In R, the
cbind() function is a powerful tool for combining vectors, matrices, and data frames by column. This can be useful when you want to add new variables or observations to an existing data set, or when you need to merge data from different sources. In this article, we’ll explore how to use
cbind() in R with examples and explanations. The cbind function – short for column bind – is a merge function that can be used to combine two data frames with the same number of multiple rows into a single data frame. We’ll cover the basic syntax of
cbind(), as well as some advanced techniques for handling missing data, matching columns, and reshaping data frames. Whether you’re a beginner or an experienced R user, this guide will help you master the art of combining data frames with
This data table example is going to cover a couple of topics. First, we’re going to use the cbind merge function to join two sets of columns together into a single dataframe. This will address the variable names problem we have above, that of getting information from a legacy system with weird / unreadable codes and row names.
Next we’re going to show to how you can use cbind to quickly append information to an existing data frame or matrix on the fly. In this case, we’re going to add notes on where the operators were hired. This will allow a dataset analyst to examine performance by operator. The cbind method is good for these sorts of R code exercises, where you want to quickly derive an attribute or numeric vector from notes, history, or an existing matrix and append it to your data.

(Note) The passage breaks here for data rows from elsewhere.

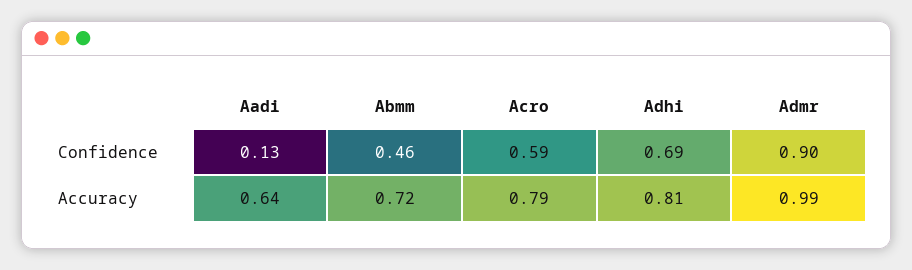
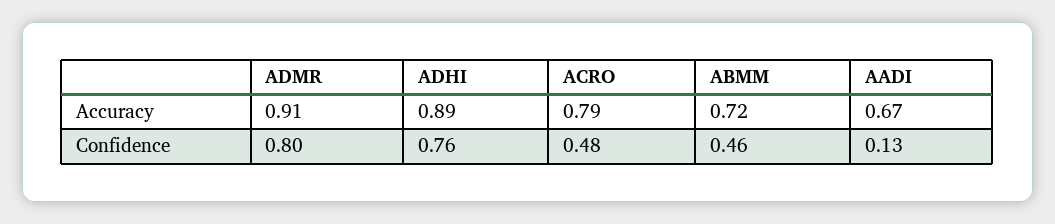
Acro, Confidence: 0.59 -> 0.48
Adhi, Confidence: 0.69 -> 0.76
Admr, Confidence: 0.9 -> 0.8
Aadi, Accuracy: 0.64 -> 0.67
Adhi, Accuracy: 0.81 -> 0.89
Admr, Accuracy: 0.99 -> 0.91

We will start by setting up the data.
# cbind in r - data for example activity <-data.frame(opid=c("Op01","Op02","Op03", "Op04","Op05","Op06","Op07"), units=c(23,43,21,32,13,12,32)) names <- data.frame(operator=c("Larry","Curly","Moe", "Jack","Jill","Kim","Perry")) > activity opid units 1 Op01 23 2 Op02 43 3 Op03 21 4 Op04 32 5 Op05 13 6 Op06 12 7 Op07 32 > names operator 1 Larry 2 Curly 3 Moe 4 Jack 5 Jill 6 Kim 7 Perry
and now to combine it…
# how to use cbind in r blended <- cbind(activity, names) > blended opid units operator 1 Op01 23 Larry 2 Op02 43 Curly 3 Op03 21 Moe 4 Op04 32 Jack 5 Op05 13 Jill 6 Op06 12 Kim 7 Op07 32 Perry
There we go… much easier to read. We can see how everyone is doing.
Cbind Examples – append data attributes
Continuing our example a little further, we likely collected this data because we want to analyze it a bit. Perhaps we should want to look at productivity based on where the worker was recruited?

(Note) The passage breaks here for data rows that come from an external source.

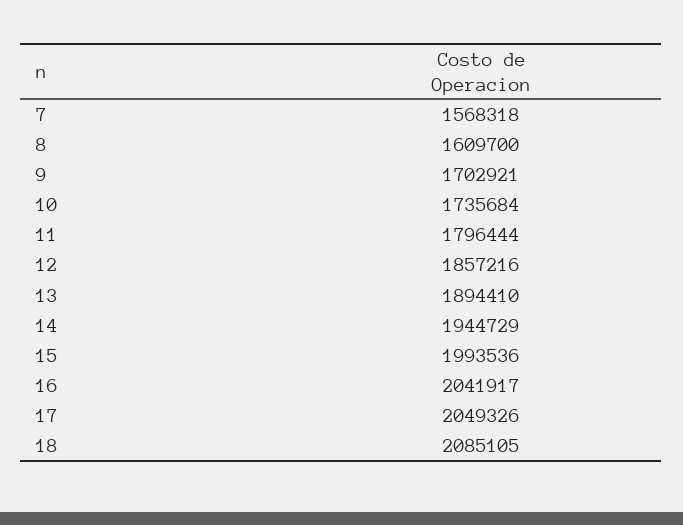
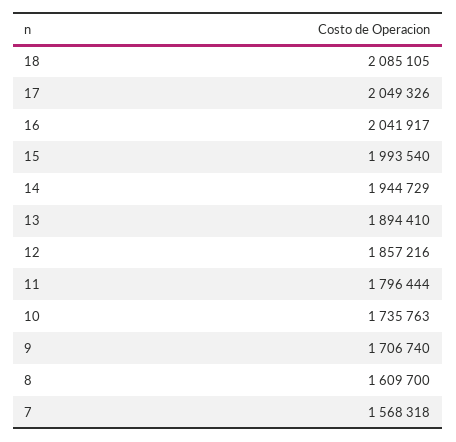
9: 1702921 -> 1706740
10: 1735684 -> 1735763
15: 1993536 -> 1993540

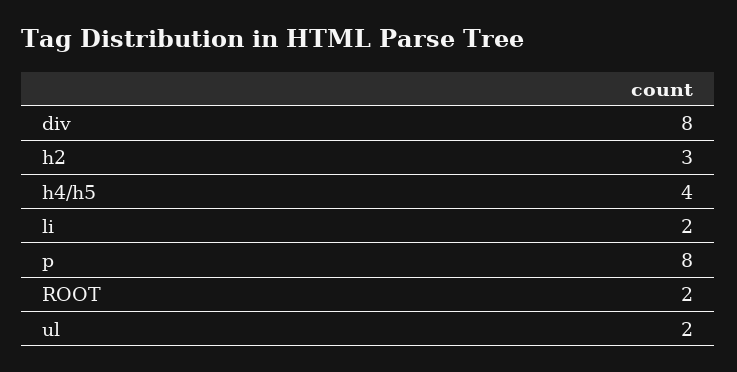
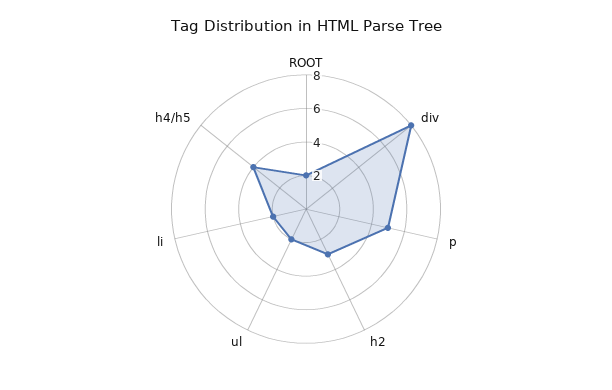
p: 8 -> 5

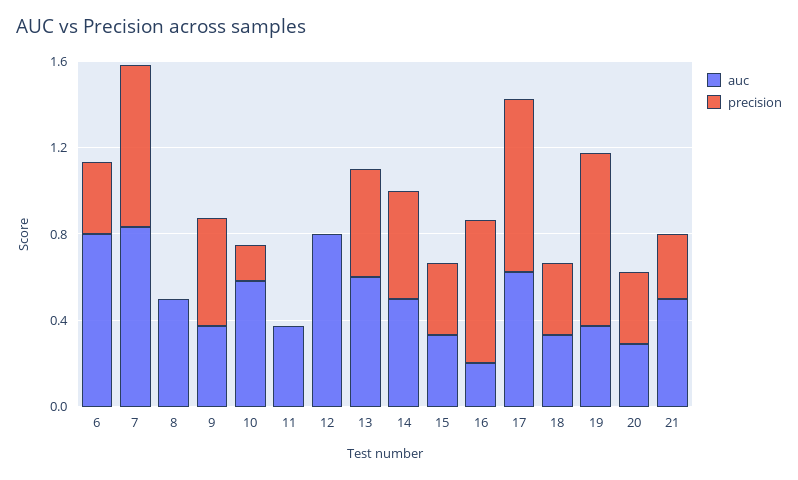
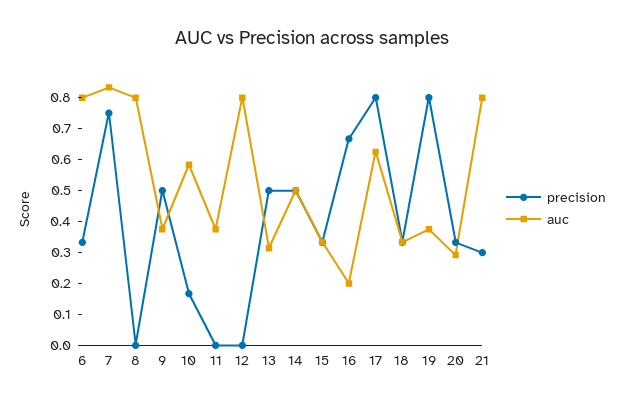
auc, 8: 0.5 -> 0.8
auc, 13: 0.6 -> 0.3
auc, 21: 0.5 -> 0.8

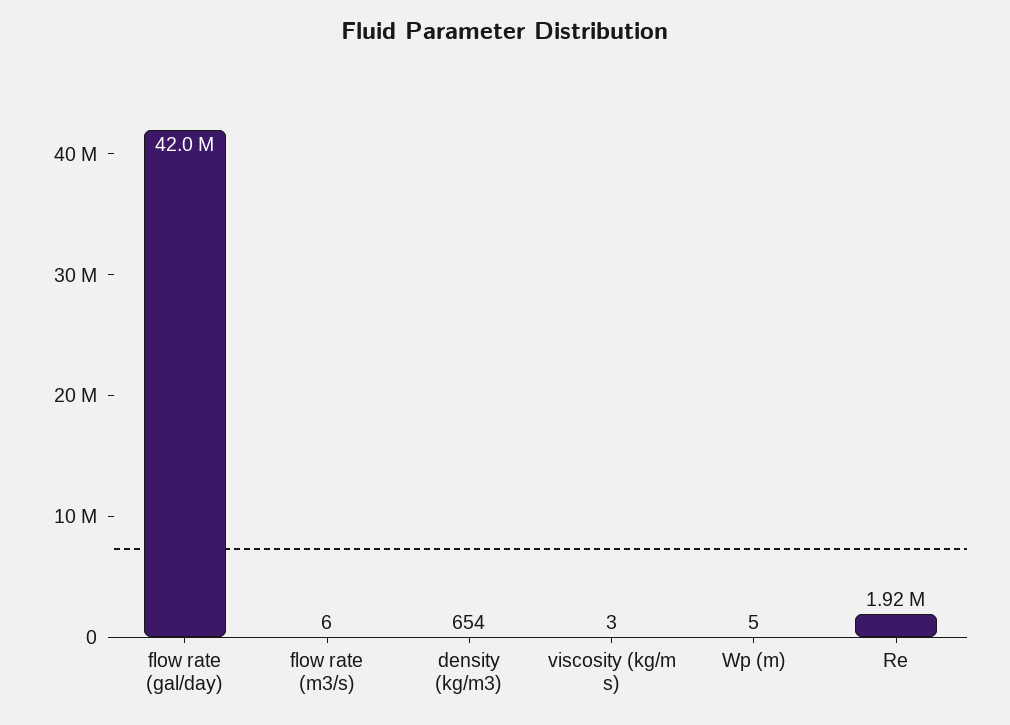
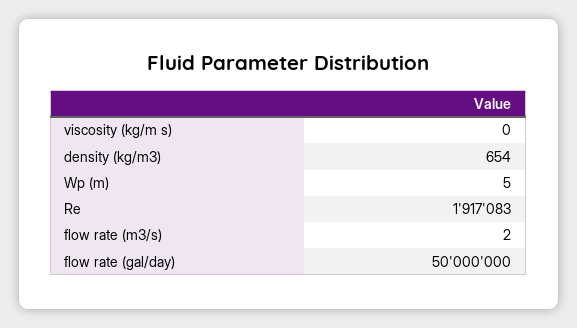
flow rate (gal/day): 42000000 -> 50000000
flow rate (m3/s): 6 -> 2
viscosity (kg/m s): 3 -> 0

We will use cbind to append a different column below. Since we hired our employees due to their roles in classic movies (the three stooges), nursery books (Jack and Jill), and cartoons (Kim Possible and Phineas and Ferb), we will note the source of the hire.

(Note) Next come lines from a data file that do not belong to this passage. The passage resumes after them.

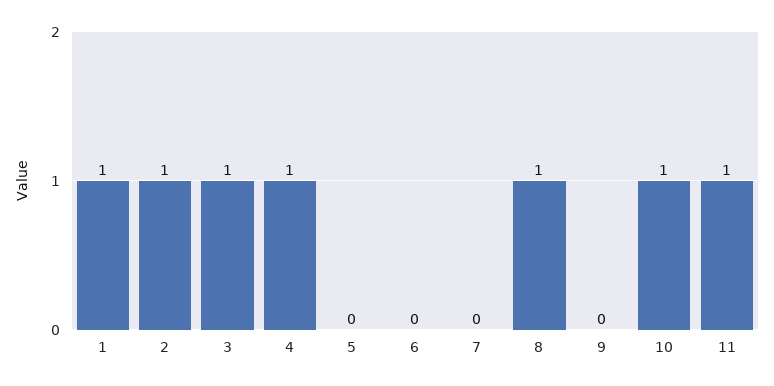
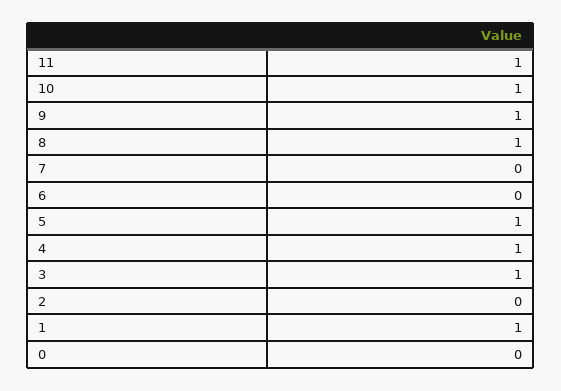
2: 1 -> 0
5: 0 -> 1
9: 0 -> 1
0: none -> 0

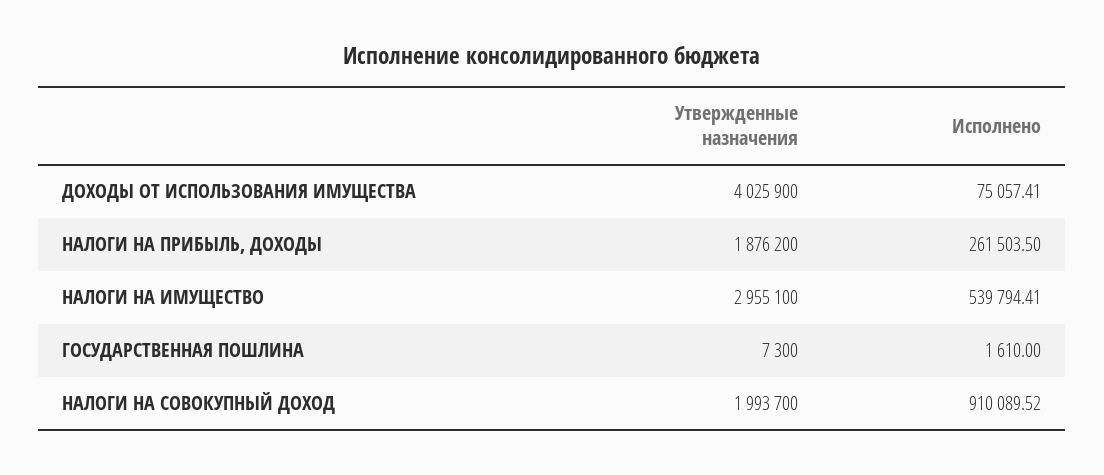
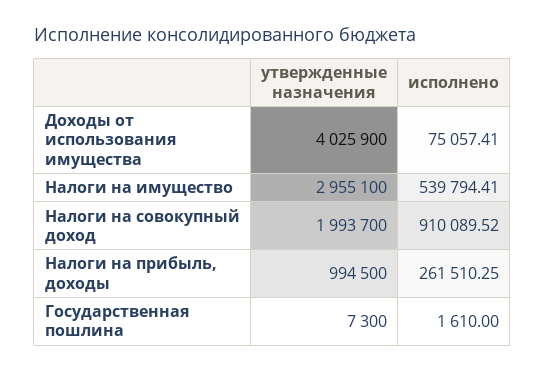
Утвержденные назначения, НАЛОГИ НА ПРИБЫЛЬ, ДОХОДЫ: 1876200 -> 994500
Исполнено, НАЛОГИ НА ПРИБЫЛЬ, ДОХОДЫ: 261503.5 -> 261510.25

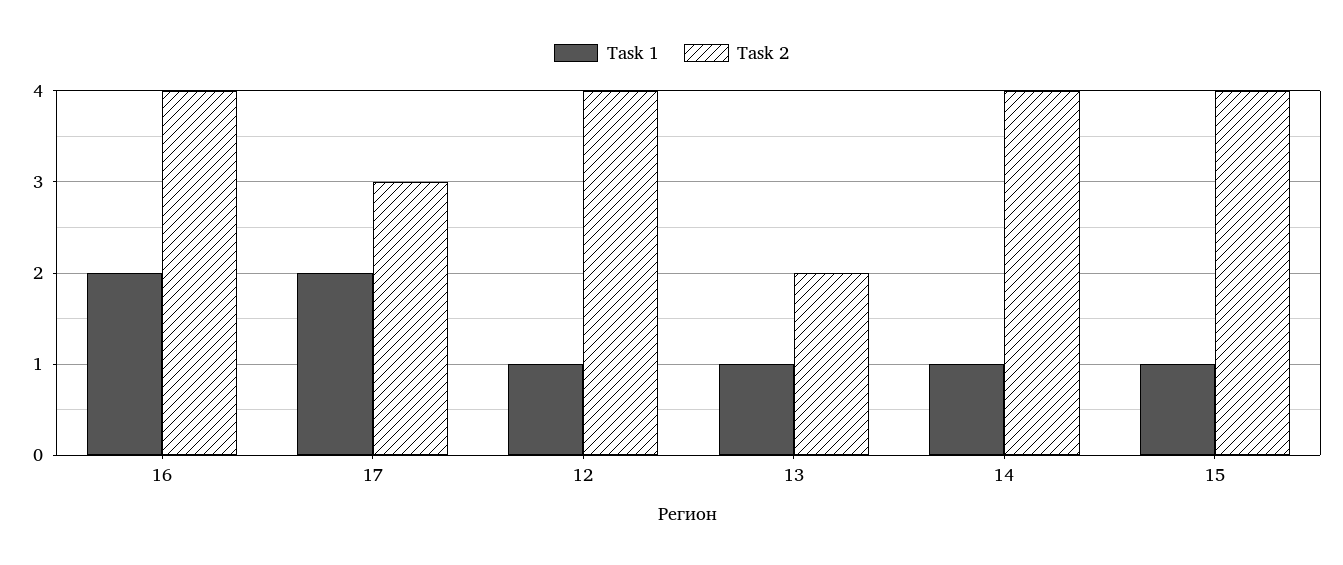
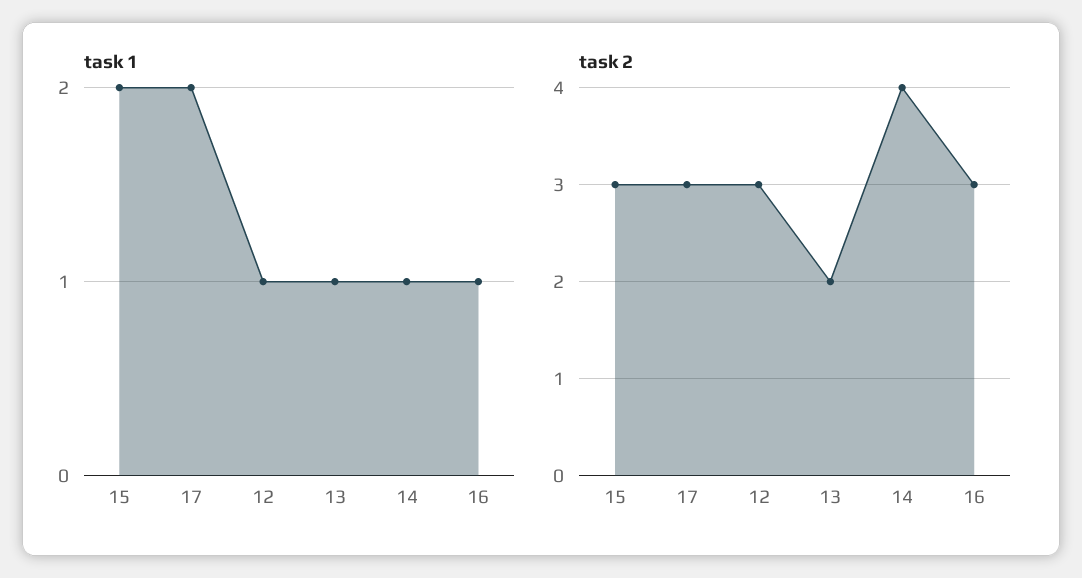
Task 1, 16: 2 -> 1
Task 2, 16: 4 -> 3
Task 2, 12: 4 -> 3
Task 1, 15: 1 -> 2
Task 2, 15: 4 -> 3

# cbind in r column names sourceofhire <- data.frame(found=c("Movie","Movie","Movie", "Book","Book","TV","TV")) blended <- cbind(activty, names, sourceofhire) > blended opid units operator found 1 Op01 23 Larry Movie 2 Op02 43 Curly Movie 3 Op03 21 Moe Movie 4 Op04 32 Jack Book 5 Op05 13 Jill Book 6 Op06 12 Kim TV 7 Op07 32 Perry TV
As you can see, we can use cbind to slap an additional set of character vector attributes onto the dataset in a couple of seconds.
In fact, since the cbind R function can join multiple sets of columns at once, we could have done this in one shot- this method allows us to do the first and second column all at once.
blended <- cbind(blended, sourceofhire) > blended opid units operator found 1 Op01 23 Larry Movie 2 Op02 43 Curly Movie 3 Op03 21 Moe Movie 4 Op04 32 Jack Book 5 Op05 13 Jill Book 6 Op06 12 Kim TV 7 Op07 32 Perry TV</code></pre>
Up till now we have been looking at simple, separate column merges where you rely on columns being in the same order. For more complicated joins with multiple rows, multiple columns, and a different column value, take a look at our article about merging dataframes.
Related Topics & Alternative Solutions:
Like many r programming challenges, there is often more than one way to get things done. The advantage of the cbind r function is that it can handle r appends very efficiently; this is a big advantage if you’re iterating across a lot of data. You can also perform similar operations on rows with rbind (for mental consistency, at least). This works well with large integer vector or logical vector where you can iterate across them.
The merge operation in the r language provides another effective way to handle combining data. This handles data frame arguments well, even in situations where you need to manage multiple vectors, column names, or matrix arguments.
data.table also provides good options, tapping into the robust library around the data object in the r language. The data frame method is good for basic clean up work as data hygiene efforts.
Finally there is the dplyr package, which has emerged as the swiss army knife for manipulating data within the r language.
In any event, whichever applicable method you select, there are many ways to get this done!